● **Given information**
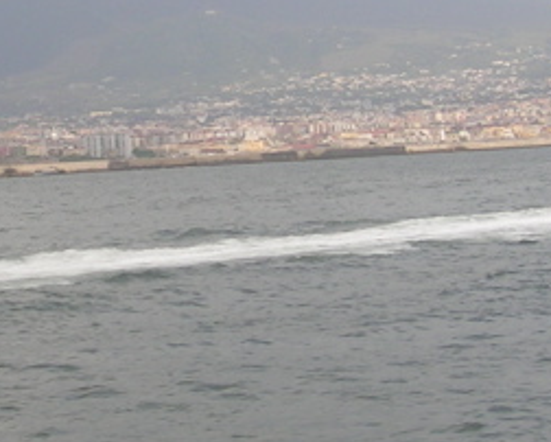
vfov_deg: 10.2
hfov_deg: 12.7
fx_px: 2464
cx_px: 127
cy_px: 133
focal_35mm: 151
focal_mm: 9.3
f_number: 5.9
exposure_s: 1/176
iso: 50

● **Work order**
Reproduce the records in full and leave the images behind.

● **Response area**
vfov_deg: 10.2
hfov_deg: 12.7
fx_px: 2464
cx_px: 127
cy_px: 133
focal_35mm: 151
focal_mm: 9.3
f_number: 5.9
exposure_s: 1/176
iso: 50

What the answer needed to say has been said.